So that the copy matches the original, write out every entry exactly.

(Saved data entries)
● ● ● ● ●

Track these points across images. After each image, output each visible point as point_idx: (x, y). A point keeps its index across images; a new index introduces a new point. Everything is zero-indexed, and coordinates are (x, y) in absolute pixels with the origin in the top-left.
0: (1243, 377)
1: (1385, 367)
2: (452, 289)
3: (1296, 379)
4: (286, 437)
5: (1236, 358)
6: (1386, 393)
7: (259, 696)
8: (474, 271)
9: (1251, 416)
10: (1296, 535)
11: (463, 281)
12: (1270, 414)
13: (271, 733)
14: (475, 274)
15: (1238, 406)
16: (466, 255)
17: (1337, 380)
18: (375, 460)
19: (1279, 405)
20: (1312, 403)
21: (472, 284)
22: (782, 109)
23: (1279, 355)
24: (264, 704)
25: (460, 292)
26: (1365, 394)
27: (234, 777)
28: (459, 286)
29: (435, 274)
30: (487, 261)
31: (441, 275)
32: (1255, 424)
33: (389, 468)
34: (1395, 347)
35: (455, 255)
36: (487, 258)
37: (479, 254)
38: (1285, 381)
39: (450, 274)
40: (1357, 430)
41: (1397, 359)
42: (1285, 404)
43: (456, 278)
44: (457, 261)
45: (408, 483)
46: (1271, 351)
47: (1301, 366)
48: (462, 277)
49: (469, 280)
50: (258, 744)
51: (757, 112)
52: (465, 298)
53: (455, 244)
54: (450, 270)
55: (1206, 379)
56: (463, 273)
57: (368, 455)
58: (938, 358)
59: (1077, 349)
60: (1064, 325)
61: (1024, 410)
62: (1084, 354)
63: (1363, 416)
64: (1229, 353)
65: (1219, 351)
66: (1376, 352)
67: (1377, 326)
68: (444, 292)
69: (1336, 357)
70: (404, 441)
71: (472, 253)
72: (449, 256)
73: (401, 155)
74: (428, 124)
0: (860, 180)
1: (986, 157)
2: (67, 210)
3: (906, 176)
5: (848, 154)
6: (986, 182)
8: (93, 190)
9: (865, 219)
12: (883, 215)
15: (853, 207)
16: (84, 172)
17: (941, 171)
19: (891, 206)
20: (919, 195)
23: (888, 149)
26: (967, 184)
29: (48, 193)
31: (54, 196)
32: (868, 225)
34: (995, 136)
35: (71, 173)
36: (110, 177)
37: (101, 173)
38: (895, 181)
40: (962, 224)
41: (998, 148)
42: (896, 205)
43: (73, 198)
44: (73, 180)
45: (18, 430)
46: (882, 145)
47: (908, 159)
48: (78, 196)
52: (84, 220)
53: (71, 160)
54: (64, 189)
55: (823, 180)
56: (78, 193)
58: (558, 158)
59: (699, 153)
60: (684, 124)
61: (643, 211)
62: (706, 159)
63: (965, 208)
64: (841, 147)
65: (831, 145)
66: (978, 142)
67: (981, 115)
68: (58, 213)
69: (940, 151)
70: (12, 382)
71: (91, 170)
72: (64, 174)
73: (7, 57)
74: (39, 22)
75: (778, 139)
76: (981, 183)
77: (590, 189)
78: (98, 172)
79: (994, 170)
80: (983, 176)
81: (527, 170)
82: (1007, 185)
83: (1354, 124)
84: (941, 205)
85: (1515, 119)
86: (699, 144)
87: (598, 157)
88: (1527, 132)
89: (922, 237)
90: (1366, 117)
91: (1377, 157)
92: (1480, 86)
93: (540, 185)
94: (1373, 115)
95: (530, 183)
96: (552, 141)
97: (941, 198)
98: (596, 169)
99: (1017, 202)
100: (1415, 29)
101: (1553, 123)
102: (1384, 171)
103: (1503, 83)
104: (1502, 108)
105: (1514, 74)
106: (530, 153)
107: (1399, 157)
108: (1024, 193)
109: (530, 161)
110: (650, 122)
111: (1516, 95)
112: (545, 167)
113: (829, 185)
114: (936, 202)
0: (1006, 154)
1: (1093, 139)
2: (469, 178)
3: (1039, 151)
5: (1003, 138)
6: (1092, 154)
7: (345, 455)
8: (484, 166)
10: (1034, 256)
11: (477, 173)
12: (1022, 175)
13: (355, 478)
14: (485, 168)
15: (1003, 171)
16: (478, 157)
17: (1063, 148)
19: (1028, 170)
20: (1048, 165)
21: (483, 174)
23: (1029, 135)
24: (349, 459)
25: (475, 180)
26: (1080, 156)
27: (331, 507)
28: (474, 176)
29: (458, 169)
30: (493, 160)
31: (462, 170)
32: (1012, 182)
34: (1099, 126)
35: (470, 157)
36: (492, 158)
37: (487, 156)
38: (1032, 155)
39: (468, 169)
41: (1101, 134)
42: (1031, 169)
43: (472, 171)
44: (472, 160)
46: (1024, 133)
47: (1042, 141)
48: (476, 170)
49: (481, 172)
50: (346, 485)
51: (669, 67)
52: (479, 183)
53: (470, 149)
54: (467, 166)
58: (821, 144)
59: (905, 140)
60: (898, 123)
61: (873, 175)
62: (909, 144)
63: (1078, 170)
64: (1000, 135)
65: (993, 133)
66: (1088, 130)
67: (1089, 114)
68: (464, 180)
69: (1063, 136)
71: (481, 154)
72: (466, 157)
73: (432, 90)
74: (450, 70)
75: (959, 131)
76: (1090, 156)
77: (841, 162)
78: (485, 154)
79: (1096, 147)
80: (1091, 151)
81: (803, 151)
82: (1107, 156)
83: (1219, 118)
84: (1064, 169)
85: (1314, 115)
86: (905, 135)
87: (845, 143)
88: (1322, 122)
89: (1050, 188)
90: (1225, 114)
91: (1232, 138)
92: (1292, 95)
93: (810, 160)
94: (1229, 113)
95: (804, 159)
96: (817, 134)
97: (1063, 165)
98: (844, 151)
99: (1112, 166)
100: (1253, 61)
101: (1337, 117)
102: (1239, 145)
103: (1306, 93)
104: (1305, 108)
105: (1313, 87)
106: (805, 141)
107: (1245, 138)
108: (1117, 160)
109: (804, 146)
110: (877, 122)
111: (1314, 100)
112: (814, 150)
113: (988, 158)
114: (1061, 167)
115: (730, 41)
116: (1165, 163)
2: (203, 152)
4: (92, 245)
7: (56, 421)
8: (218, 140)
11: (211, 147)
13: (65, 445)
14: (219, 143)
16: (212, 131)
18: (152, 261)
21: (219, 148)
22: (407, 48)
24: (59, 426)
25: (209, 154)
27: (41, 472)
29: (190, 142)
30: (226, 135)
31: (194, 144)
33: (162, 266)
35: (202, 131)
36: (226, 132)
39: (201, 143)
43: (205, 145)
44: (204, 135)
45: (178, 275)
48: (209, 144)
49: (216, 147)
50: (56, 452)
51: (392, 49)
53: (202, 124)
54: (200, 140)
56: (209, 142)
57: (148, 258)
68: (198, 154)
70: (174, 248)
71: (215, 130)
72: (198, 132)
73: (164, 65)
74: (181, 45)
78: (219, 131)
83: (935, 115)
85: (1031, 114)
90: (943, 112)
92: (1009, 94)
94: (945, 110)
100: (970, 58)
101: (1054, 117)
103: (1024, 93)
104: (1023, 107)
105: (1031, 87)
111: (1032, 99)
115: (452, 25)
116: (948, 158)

● ● ● ● ●

:: Answer box ::
Track these points across images. After each image, output each visible point as point_idx: (x, y). A point keeps its index across images; a new index introduces a new point. Everything is zero-indexed, and coordinates are (x, y) in absolute pixels with the origin in the top-left.
0: (1243, 377)
1: (1385, 367)
2: (452, 289)
3: (1296, 379)
4: (286, 437)
5: (1236, 358)
6: (1386, 393)
7: (259, 696)
8: (474, 271)
9: (1251, 416)
10: (1296, 535)
11: (463, 281)
12: (1270, 414)
13: (271, 733)
14: (475, 274)
15: (1238, 406)
16: (466, 255)
17: (1337, 380)
18: (375, 460)
19: (1279, 405)
20: (1312, 403)
21: (472, 284)
22: (782, 109)
23: (1279, 355)
24: (264, 704)
25: (460, 292)
26: (1365, 394)
27: (234, 777)
28: (459, 286)
29: (435, 274)
30: (487, 261)
31: (441, 275)
32: (1255, 424)
33: (389, 468)
34: (1395, 347)
35: (455, 255)
36: (487, 258)
37: (479, 254)
38: (1285, 381)
39: (450, 274)
40: (1357, 430)
41: (1397, 359)
42: (1285, 404)
43: (456, 278)
44: (457, 261)
45: (408, 483)
46: (1271, 351)
47: (1301, 366)
48: (462, 277)
49: (469, 280)
50: (258, 744)
51: (757, 112)
52: (465, 298)
53: (455, 244)
54: (450, 270)
55: (1206, 379)
56: (463, 273)
57: (368, 455)
58: (938, 358)
59: (1077, 349)
60: (1064, 325)
61: (1024, 410)
62: (1084, 354)
63: (1363, 416)
64: (1229, 353)
65: (1219, 351)
66: (1376, 352)
67: (1377, 326)
68: (444, 292)
69: (1336, 357)
70: (404, 441)
71: (472, 253)
72: (449, 256)
73: (401, 155)
74: (428, 124)
0: (860, 180)
1: (986, 157)
2: (67, 210)
3: (906, 176)
5: (848, 154)
6: (986, 182)
8: (93, 190)
9: (865, 219)
12: (883, 215)
15: (853, 207)
16: (84, 172)
17: (941, 171)
19: (891, 206)
20: (919, 195)
23: (888, 149)
26: (967, 184)
29: (48, 193)
31: (54, 196)
32: (868, 225)
34: (995, 136)
35: (71, 173)
36: (110, 177)
37: (101, 173)
38: (895, 181)
40: (962, 224)
41: (998, 148)
42: (896, 205)
43: (73, 198)
44: (73, 180)
45: (18, 430)
46: (882, 145)
47: (908, 159)
48: (78, 196)
52: (84, 220)
53: (71, 160)
54: (64, 189)
55: (823, 180)
56: (78, 193)
58: (558, 158)
59: (699, 153)
60: (684, 124)
61: (643, 211)
62: (706, 159)
63: (965, 208)
64: (841, 147)
65: (831, 145)
66: (978, 142)
67: (981, 115)
68: (58, 213)
69: (940, 151)
70: (12, 382)
71: (91, 170)
72: (64, 174)
73: (7, 57)
74: (39, 22)
75: (778, 139)
76: (981, 183)
77: (590, 189)
78: (98, 172)
79: (994, 170)
80: (983, 176)
81: (527, 170)
82: (1007, 185)
83: (1354, 124)
84: (941, 205)
85: (1515, 119)
86: (699, 144)
87: (598, 157)
88: (1527, 132)
89: (922, 237)
90: (1366, 117)
91: (1377, 157)
92: (1480, 86)
93: (540, 185)
94: (1373, 115)
95: (530, 183)
96: (552, 141)
97: (941, 198)
98: (596, 169)
99: (1017, 202)
100: (1415, 29)
101: (1553, 123)
102: (1384, 171)
103: (1503, 83)
104: (1502, 108)
105: (1514, 74)
106: (530, 153)
107: (1399, 157)
108: (1024, 193)
109: (530, 161)
110: (650, 122)
111: (1516, 95)
112: (545, 167)
113: (829, 185)
114: (936, 202)
0: (1006, 154)
1: (1093, 139)
2: (469, 178)
3: (1039, 151)
5: (1003, 138)
6: (1092, 154)
7: (345, 455)
8: (484, 166)
10: (1034, 256)
11: (477, 173)
12: (1022, 175)
13: (355, 478)
14: (485, 168)
15: (1003, 171)
16: (478, 157)
17: (1063, 148)
19: (1028, 170)
20: (1048, 165)
21: (483, 174)
23: (1029, 135)
24: (349, 459)
25: (475, 180)
26: (1080, 156)
27: (331, 507)
28: (474, 176)
29: (458, 169)
30: (493, 160)
31: (462, 170)
32: (1012, 182)
34: (1099, 126)
35: (470, 157)
36: (492, 158)
37: (487, 156)
38: (1032, 155)
39: (468, 169)
41: (1101, 134)
42: (1031, 169)
43: (472, 171)
44: (472, 160)
46: (1024, 133)
47: (1042, 141)
48: (476, 170)
49: (481, 172)
50: (346, 485)
51: (669, 67)
52: (479, 183)
53: (470, 149)
54: (467, 166)
58: (821, 144)
59: (905, 140)
60: (898, 123)
61: (873, 175)
62: (909, 144)
63: (1078, 170)
64: (1000, 135)
65: (993, 133)
66: (1088, 130)
67: (1089, 114)
68: (464, 180)
69: (1063, 136)
71: (481, 154)
72: (466, 157)
73: (432, 90)
74: (450, 70)
75: (959, 131)
76: (1090, 156)
77: (841, 162)
78: (485, 154)
79: (1096, 147)
80: (1091, 151)
81: (803, 151)
82: (1107, 156)
83: (1219, 118)
84: (1064, 169)
85: (1314, 115)
86: (905, 135)
87: (845, 143)
88: (1322, 122)
89: (1050, 188)
90: (1225, 114)
91: (1232, 138)
92: (1292, 95)
93: (810, 160)
94: (1229, 113)
95: (804, 159)
96: (817, 134)
97: (1063, 165)
98: (844, 151)
99: (1112, 166)
100: (1253, 61)
101: (1337, 117)
102: (1239, 145)
103: (1306, 93)
104: (1305, 108)
105: (1313, 87)
106: (805, 141)
107: (1245, 138)
108: (1117, 160)
109: (804, 146)
110: (877, 122)
111: (1314, 100)
112: (814, 150)
113: (988, 158)
114: (1061, 167)
115: (730, 41)
116: (1165, 163)
2: (203, 152)
4: (92, 245)
7: (56, 421)
8: (218, 140)
11: (211, 147)
13: (65, 445)
14: (219, 143)
16: (212, 131)
18: (152, 261)
21: (219, 148)
22: (407, 48)
24: (59, 426)
25: (209, 154)
27: (41, 472)
29: (190, 142)
30: (226, 135)
31: (194, 144)
33: (162, 266)
35: (202, 131)
36: (226, 132)
39: (201, 143)
43: (205, 145)
44: (204, 135)
45: (178, 275)
48: (209, 144)
49: (216, 147)
50: (56, 452)
51: (392, 49)
53: (202, 124)
54: (200, 140)
56: (209, 142)
57: (148, 258)
68: (198, 154)
70: (174, 248)
71: (215, 130)
72: (198, 132)
73: (164, 65)
74: (181, 45)
78: (219, 131)
83: (935, 115)
85: (1031, 114)
90: (943, 112)
92: (1009, 94)
94: (945, 110)
100: (970, 58)
101: (1054, 117)
103: (1024, 93)
104: (1023, 107)
105: (1031, 87)
111: (1032, 99)
115: (452, 25)
116: (948, 158)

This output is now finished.